* _Source text_:
##########
If she gives it up for adoption, can and will you support her? If she has an abortion, will and can you support her? If she miscarries, can and will you support her?
If she tries to shove partial responsibility and fatherly duties onto you, can and will you remind her she's the mother and you"ll do what you can but not pretend to be her baby's dad when she knows who it is? Can you deal with her pain? Labor? Exams? Morning sickness? All that pregnancy fun?
Are you ready to step into a pseudo "step father" role if the relationship lasts until the baby can walk and talk? Can you accept that if you two don't work out, the baby loses their "father figure" Mommy was dating, and you lose the connection and bond you built to the baby?
What if the baby thing is made up? How well do you know this girl who lives states away, whom you met on Omegle, but never met in real life, for a little over a month? How would you handle knowing such an attention seeking, lying girl?
##########
* _Information supplied_:
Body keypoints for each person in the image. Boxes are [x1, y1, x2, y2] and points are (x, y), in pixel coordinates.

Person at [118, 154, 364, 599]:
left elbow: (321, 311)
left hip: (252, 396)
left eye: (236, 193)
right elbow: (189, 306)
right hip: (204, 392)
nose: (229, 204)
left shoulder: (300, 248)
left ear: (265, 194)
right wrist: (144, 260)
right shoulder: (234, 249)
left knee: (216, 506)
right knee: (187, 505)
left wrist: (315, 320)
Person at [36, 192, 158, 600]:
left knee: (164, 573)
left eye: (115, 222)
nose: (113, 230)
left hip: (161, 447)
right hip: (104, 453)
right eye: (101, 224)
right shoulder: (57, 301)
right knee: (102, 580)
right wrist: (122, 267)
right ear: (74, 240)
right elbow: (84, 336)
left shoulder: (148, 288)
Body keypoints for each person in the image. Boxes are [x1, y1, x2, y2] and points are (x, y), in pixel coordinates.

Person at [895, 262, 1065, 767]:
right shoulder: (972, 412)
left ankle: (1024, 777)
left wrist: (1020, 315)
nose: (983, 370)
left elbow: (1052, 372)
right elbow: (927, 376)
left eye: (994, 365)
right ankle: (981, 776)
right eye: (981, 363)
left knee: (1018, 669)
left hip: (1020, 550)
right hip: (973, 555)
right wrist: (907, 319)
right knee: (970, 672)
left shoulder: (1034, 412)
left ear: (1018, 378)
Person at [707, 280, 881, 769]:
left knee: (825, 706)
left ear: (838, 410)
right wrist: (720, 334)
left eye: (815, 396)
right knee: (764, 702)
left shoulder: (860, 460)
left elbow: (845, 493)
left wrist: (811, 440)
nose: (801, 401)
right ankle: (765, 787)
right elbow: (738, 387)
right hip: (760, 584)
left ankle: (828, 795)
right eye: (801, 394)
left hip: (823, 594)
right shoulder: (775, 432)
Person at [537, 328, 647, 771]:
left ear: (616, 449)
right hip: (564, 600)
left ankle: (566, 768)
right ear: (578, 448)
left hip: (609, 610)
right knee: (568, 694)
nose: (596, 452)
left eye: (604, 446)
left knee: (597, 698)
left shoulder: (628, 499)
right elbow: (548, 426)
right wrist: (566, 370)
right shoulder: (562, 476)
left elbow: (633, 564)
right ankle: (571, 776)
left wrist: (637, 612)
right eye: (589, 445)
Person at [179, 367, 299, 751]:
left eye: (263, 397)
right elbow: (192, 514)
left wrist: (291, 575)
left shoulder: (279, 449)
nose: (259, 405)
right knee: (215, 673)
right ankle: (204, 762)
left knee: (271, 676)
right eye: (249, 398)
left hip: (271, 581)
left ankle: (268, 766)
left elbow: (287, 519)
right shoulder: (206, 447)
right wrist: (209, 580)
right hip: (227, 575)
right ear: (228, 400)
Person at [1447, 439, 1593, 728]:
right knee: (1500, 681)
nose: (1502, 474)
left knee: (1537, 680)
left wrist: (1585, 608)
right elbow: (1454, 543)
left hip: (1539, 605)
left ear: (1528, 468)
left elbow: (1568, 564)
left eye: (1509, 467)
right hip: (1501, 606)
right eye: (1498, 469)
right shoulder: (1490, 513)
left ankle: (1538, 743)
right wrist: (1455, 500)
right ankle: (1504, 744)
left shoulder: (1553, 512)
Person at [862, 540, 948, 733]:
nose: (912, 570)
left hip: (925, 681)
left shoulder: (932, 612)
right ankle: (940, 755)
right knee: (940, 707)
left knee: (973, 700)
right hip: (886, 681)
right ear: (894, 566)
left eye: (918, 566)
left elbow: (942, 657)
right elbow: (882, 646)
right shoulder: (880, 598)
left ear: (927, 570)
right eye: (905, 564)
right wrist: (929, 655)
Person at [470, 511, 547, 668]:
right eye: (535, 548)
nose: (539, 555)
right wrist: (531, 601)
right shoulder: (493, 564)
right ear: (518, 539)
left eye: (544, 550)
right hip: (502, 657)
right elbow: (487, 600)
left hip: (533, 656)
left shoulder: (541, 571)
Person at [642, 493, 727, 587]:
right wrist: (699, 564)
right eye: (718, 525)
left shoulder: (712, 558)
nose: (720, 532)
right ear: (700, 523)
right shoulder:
##########
* _Problems to solve_:
1 – Answer these from the advice text:
(a) On what site did the two meet?
(b) For how long have they known each other?
(c) What role might the reader take on if the relationship lasts until the baby can walk and talk?
2 – Using the reason the advice text gives, explain in one to three sentences why the reader should not pretend to be the baby's dad.
3 – Please write out the advice text starting at "If she tries" and ending at "that pregnancy fun?".
The entries come from a different source than the advice text.

* _Outputs in order_:
1 –
(a) Omegle.
(b) A little over a month.
(c) A pseudo "step father" role.

2 – The reader should not take on that role because she knows who the father is. The reader can help where possible and remind her that she is the mother.

3 –
If she tries to shove partial responsibility and fatherly duties onto you, can and will you remind her she's the mother and you"ll do what you can but not pretend to be her baby's dad when she knows who it is? Can you deal with her pain? Labor? Exams? Morning sickness? All that pregnancy fun?